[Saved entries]

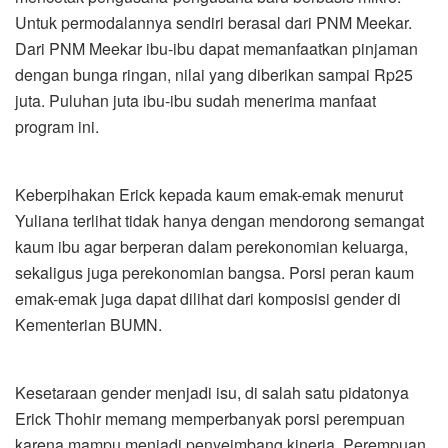
Untuk permodalannya sendiri berasal dari PNM Meekar.
Dari PNM Meekar ibu-ibu dapat memanfaatkan pinjaman
dengan bunga ringan, nilai yang diberikan sampai Rp25
juta. Puluhan juta ibu-ibu sudah menerima manfaat
program ini.
Keberpihakan Erick kepada kaum emak-emak menurut
Yuliana terlihat tidak hanya dengan mendorong semangat
kaum ibu agar berperan dalam perekonomian keluarga,
sekaligus juga perekonomian bangsa. Porsi peran kaum
emak-emak juga dapat dilihat dari komposisi gender di
Kementerian BUMN.
Kesetaraan gender menjadi isu, di salah satu pidatonya
Erick Thohir memang memperbanyak porsi perempuan
karena mampu menjadi penyeimbang kinerja. Perempuan,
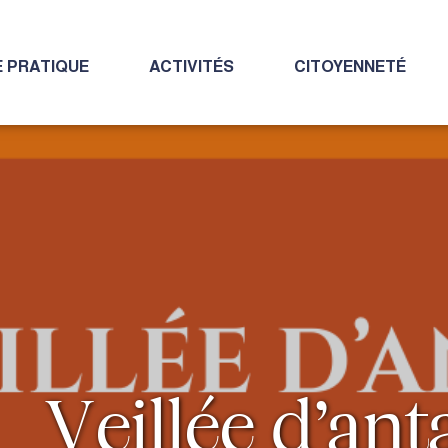
E PRATIQUE
ACTIVITÉS
CITOYENNETÉ
Veillée d’ant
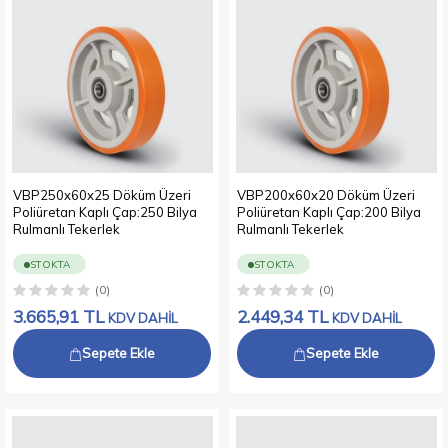
VBP250x60x25 Döküm Üzeri
VBP200x60x20 Döküm Üzeri
Poliüretan Kaplı Çap:250 Bilya
Poliüretan Kaplı Çap:200 Bilya
Rulmanlı Tekerlek
Rulmanlı Tekerlek
STOKTA
STOKTA
(0)
(0)
3.665,91
TL
2.449,34
TL
KDV DAHİL
KDV DAHİL
Sepete Ekle
Sepete Ekle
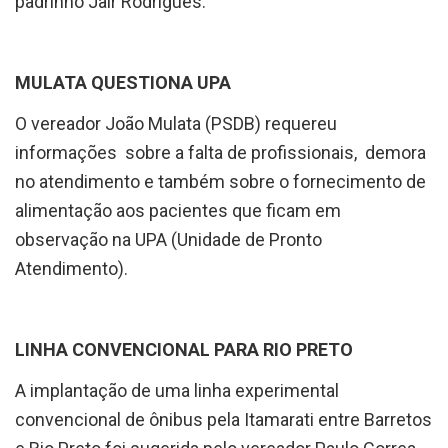
padrinho Jair Rodrigues.
MULATA QUESTIONA UPA
O vereador João Mulata (PSDB) requereu
informações sobre a falta de profissionais, demora
no atendimento e também sobre o fornecimento de
alimentação aos pacientes que ficam em
observação na UPA (Unidade de Pronto
Atendimento).
LINHA CONVENCIONAL PARA RIO PRETO
A implantação de uma linha experimental
convencional de ônibus pela Itamarati entre Barretos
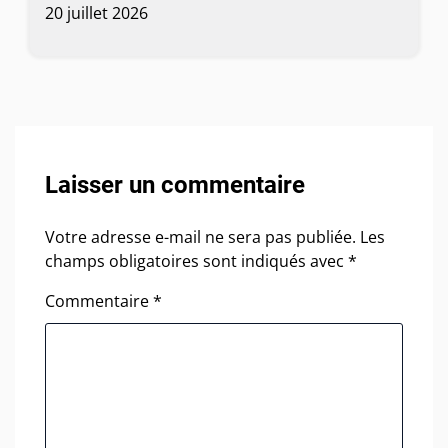
20 juillet 2026
Laisser un commentaire
Votre adresse e-mail ne sera pas publiée.
Les
champs obligatoires sont indiqués avec
*
Commentaire
*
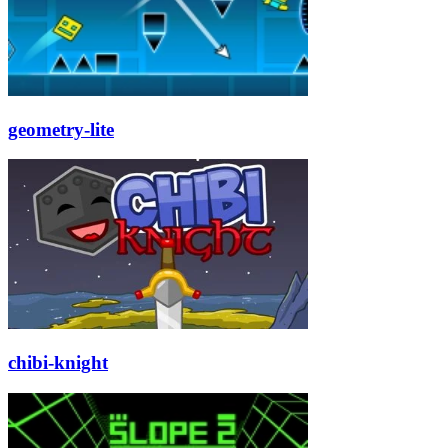
geometry-lite
chibi-knight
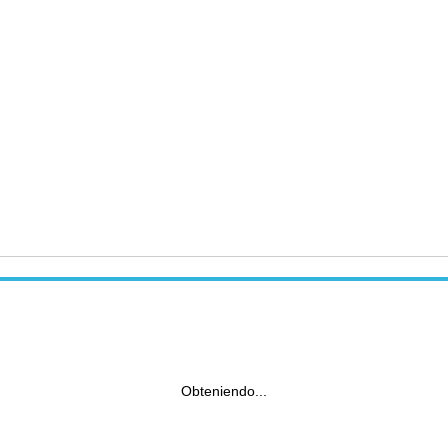
Obteniendo...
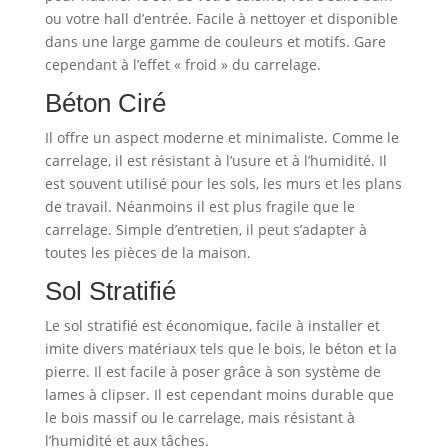
ou votre hall d’entrée. Facile à nettoyer et disponible
dans une large gamme de couleurs et motifs. Gare
cependant à l’effet « froid » du carrelage.
Béton Ciré
Il offre un aspect moderne et minimaliste. Comme le
carrelage, il est résistant à l’usure et à l’humidité. Il
est souvent utilisé pour les sols, les murs et les plans
de travail. Néanmoins il est plus fragile que le
carrelage. Simple d’entretien, il peut s’adapter à
toutes les pièces de la maison.
Sol Stratifié
Le sol stratifié est économique, facile à installer et
imite divers matériaux tels que le bois, le béton et la
pierre. Il est facile à poser grâce à son système de
lames à clipser. Il est cependant moins durable que
le bois massif ou le carrelage, mais résistant à
l’humidité et aux tâches.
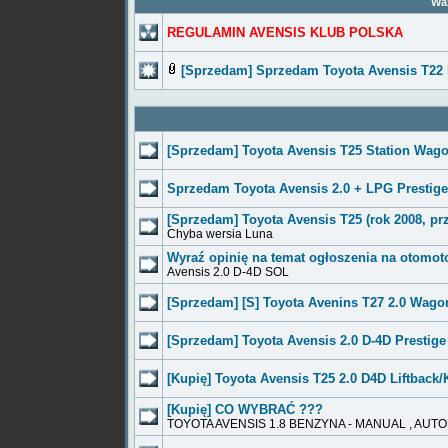
Waż
REGULAMIN AVENSIS KLUB POLSKA
[Sprzedam] Sprzedam Toyota Avensis T22
[Sprzedam] Toyota Avensis T25 Station Wag
Sprzedam Toyota Avensis 2.0 + LPG Prestig
[Sprzedam] Toyota Avensis T25 (rok 2008, pr
Chyba wersia Luna
Wyraź opinię na temat ogłoszenia na otomot
Avensis 2.0 D-4D SOL
[Sprzedam] [S] Toyota Avenins T27 2.0 Wago
[Sprzedam] Toyota Avensis 2.0 D-4D Prestig
[Kupię] Toyota Avensis T25 2.0 D4D Liftback
[Kupię] CO WYBRAĆ ???
TOYOTA AVENSIS 1.8 BENZYNA - MANUAL , AUTO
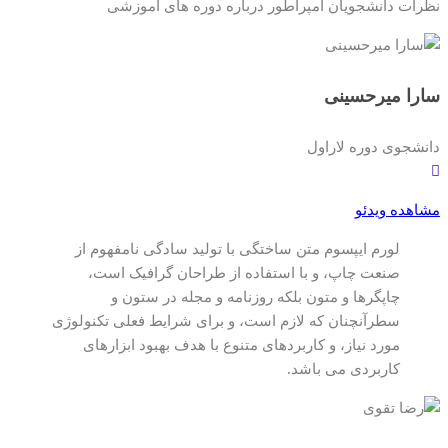
نظرات دانشجویان امپراطور درباره دوره های آموزشی
سارا میرحسینی
دانشجوی دوره لاراول
مشاهده ویدئو
لورم ایپسوم متن ساختگی با تولید سادگی نامفهوم از
صنعت چاپ، و با استفاده از طراحان گرافیک است،
چاپگرها و متون بلکه روزنامه و مجله در ستون و
سطرآنچنان که لازم است، و برای شرایط فعلی تکنولوژی
مورد نیاز، و کاربردهای متنوع با هدف بهبود ابزارهای
کاربردی می باشد.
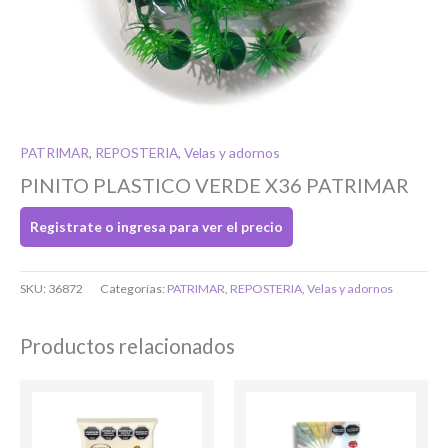
Si tenés cuenta...
Toca para ingresar
PATRIMAR
,
REPOSTERIA
,
Velas y adornos
O completa el Formulario de registro
PINITO PLASTICO VERDE X36 PATRIMAR
Registrate o ingresa para ver el precio
SKU:
36872
Categorías:
PATRIMAR
,
REPOSTERIA
,
Velas y adornos
Productos relacionados
Bienvenido/a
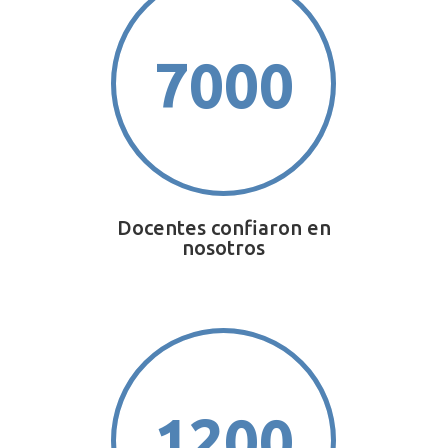
7000
Docentes confiaron en
nosotros
1200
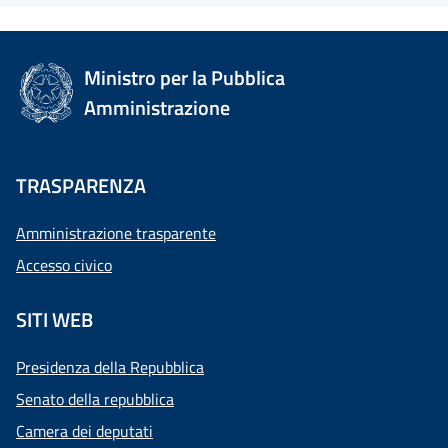
Ministro per la Pubblica
Amministrazione
TRASPARENZA
Amministrazione trasparente
Accesso civico
SITI WEB
Presidenza della Repubblica
Senato della repubblica
Camera dei deputati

▸ **About this task**:
Retype, word for word, the lines of the listing from the line containing "نظرات دانشجویان امپراطور" through the end of the listing, both ends included, and leave the pictures out of your answer.

▸ **Result for this exercise**:
نظرات دانشجویان امپراطور درباره دوره های آموزشی
سارا میرحسینی
دانشجوی دوره لاراول
مشاهده ویدئو
لورم ایپسوم متن ساختگی با تولید سادگی نامفهوم از
صنعت چاپ، و با استفاده از طراحان گرافیک است،
چاپگرها و متون بلکه روزنامه و مجله در ستون و
سطرآنچنان که لازم است، و برای شرایط فعلی تکنولوژی
مورد نیاز، و کاربردهای متنوع با هدف بهبود ابزارهای
کاربردی می باشد.
Si tenés cuenta...
Toca para ingresar
PATRIMAR
,
REPOSTERIA
,
Velas y adornos
O completa el Formulario de registro
PINITO PLASTICO VERDE X36 PATRIMAR
Registrate o ingresa para ver el precio
SKU:
36872
Categorías:
PATRIMAR
,
REPOSTERIA
,
Velas y adornos
Productos relacionados
Bienvenido/a
7000
Docentes confiaron en
nosotros
1200
Ministro per la Pubblica
Amministrazione
TRASPARENZA
Amministrazione trasparente
Accesso civico
SITI WEB
Presidenza della Repubblica
Senato della repubblica
Camera dei deputati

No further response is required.